Sorry, just trying to keep it as simple as possible..

The complete form is:

<form id="prices" method="POST" action="" >

<input
name="ticker" class="prices-charts"
onfocus="if(this.value==' enter company name:')this.value='';setfocus(2);"
onblur="if(this.value=='')this.value=' enter company name:';setfocus(0);"
value=" enter company name:" size="9"
alt=" enter company name:" />

<input type="image" name="pcSubmit" src="/images/search-icon.gif" width="23" height="34" onclick="return submit_PricesCharts();" />

</form>
 
Right - this is your problem. The input type image will automatically submit the form. If you do not want it to, you need to cancel the "onsubmit" event of the form itself, not the onclick event of the element used to fire the submission.

Hope this helps,
Dan



[tt]Dan's Page [blue]@[/blue] Code Couch
[/tt]
 
Thanks for your help Dan.

Been a while since I have used JavaScript.

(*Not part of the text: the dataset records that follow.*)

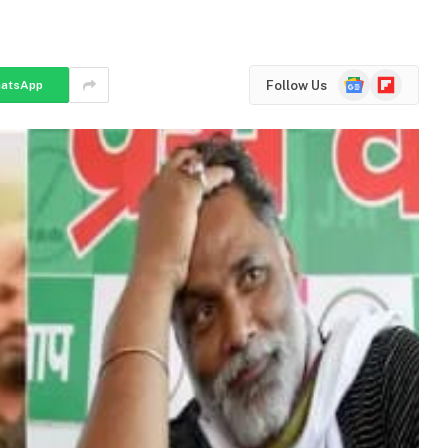
Google
Flipboard
Follow Us
atsApp
News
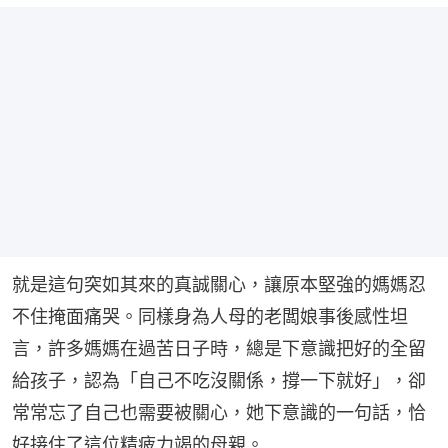
就是這句突如其來的真誠關心，讓原本堅強的媽媽忍
不住掩面痛哭。同樣身為人母的老闆娘事後感性坦
言，許多媽媽在過苦日子時，總是下意識把好的全留
給孩子，認為「自己不吃沒關係，撐一下就好」，卻
常常忘了自己也需要被關心，她下意識的一句話，恰
好接住了這位精疲力竭的母親。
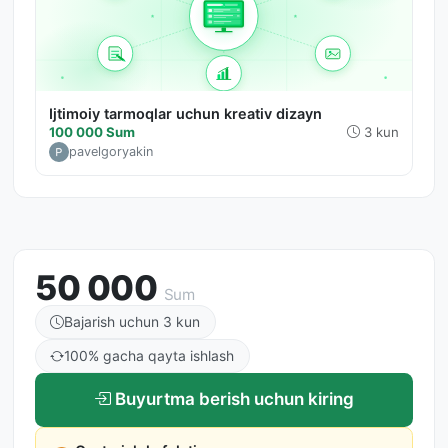
Ijtimoiy tarmoqlar uchun kreativ dizayn
100 000 Sum
3 kun
pavelgoryakin
50 000
Sum
Bajarish uchun 3 kun
100% gacha qayta ishlash
Buyurtma berish uchun kiring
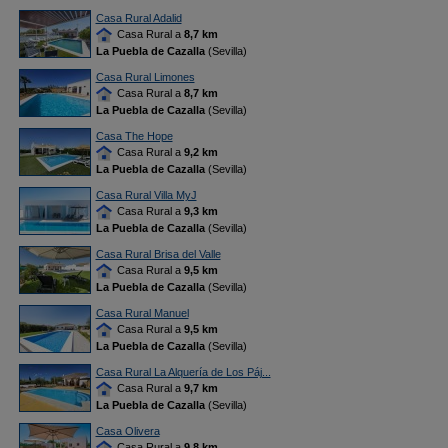
Casa Rural Adalid
Casa Rural a
8,7 km
La Puebla de Cazalla
(Sevilla)
Casa Rural Limones
Casa Rural a
8,7 km
La Puebla de Cazalla
(Sevilla)
Casa The Hope
Casa Rural a
9,2 km
La Puebla de Cazalla
(Sevilla)
Casa Rural Villa MyJ
Casa Rural a
9,3 km
La Puebla de Cazalla
(Sevilla)
Casa Rural Brisa del Valle
Casa Rural a
9,5 km
La Puebla de Cazalla
(Sevilla)
Casa Rural Manuel
Casa Rural a
9,5 km
La Puebla de Cazalla
(Sevilla)
Casa Rural La Alquería de Los Páj...
Casa Rural a
9,7 km
La Puebla de Cazalla
(Sevilla)
Casa Olivera
Casa Rural a
9,8 km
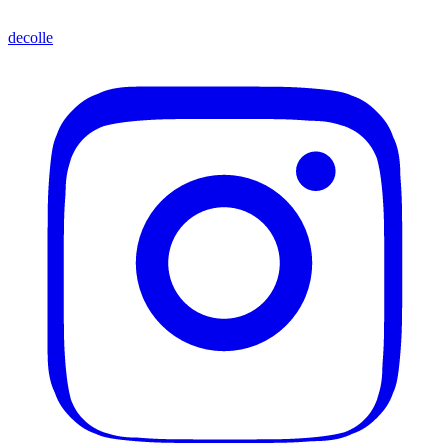
decolle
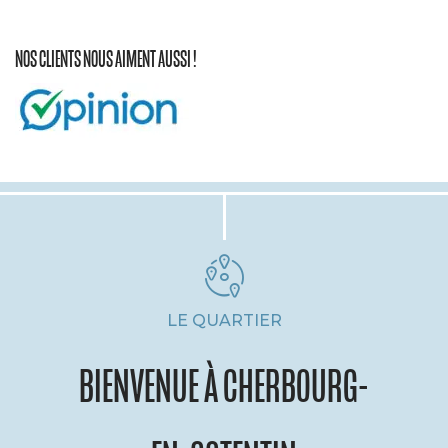
NOS CLIENTS NOUS AIMENT AUSSI !
LE QUARTIER
BIENVENUE À CHERBOURG-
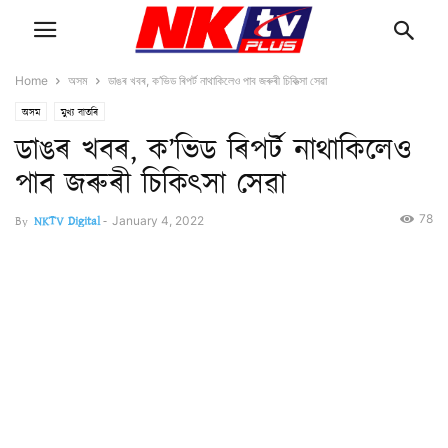
Home
অসম
ডাঙৰ খবৰ, ক’ভিড ৰিপৰ্ট নাথাকিলেও পাব জৰুৰী চিকিত্সা সেৱা
অসম
মুখ্য বাতৰি
ডাঙৰ খবৰ, ক’ভিড ৰিপৰ্ট নাথাকিলেও
পাব জৰুৰী চিকিত্সা সেৱা
78
By
NKTV Digital
-
January 4, 2022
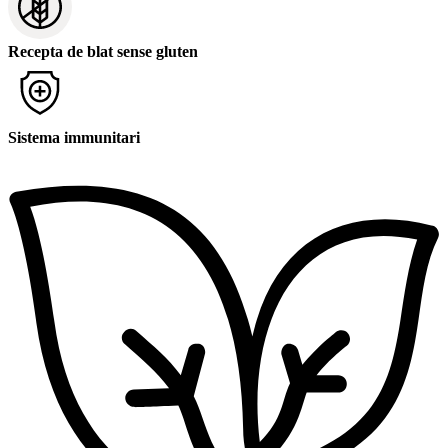
Recepta de blat sense gluten
Sistema immunitari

What do you mean by 'cancel "onsubmit" event of the form itself'??
 
This:

Code:
<form onsubmit="return(yourValidationFuncHere());">

will call a function called "yourValidationFuncHere" when the form is submitted via a submit button, image type, etc.

If the validation function returns the boolean value true (or, if the user has JS disabled), the submission will continue. If it returns false, then the submission will be halted.

So, your input type image need not have an onclick, as it will automatically call the form's submit method. You need to move your validation from the image.

Dan

[tt]Dan's Page [blue]@[/blue] Code Couch
[/tt]
 
Thanks very much for your help Dan.

One thing that is still puzzling me. I have the javascript and html on 2 web servers (production and test environment). It works fine in the production environment - page/action is only called once. However, on the test environment the page/action is called twice for the above reasons. Everything (.js files, JAR files etc.) is identical on both machines.

Do you have any idea why the Javascript might behave differently on the 2 servers? My understanding is that it is run on the client machine. I am using the same client to access the page on both environments.

Do you have any ideas or suggestions about what I should check.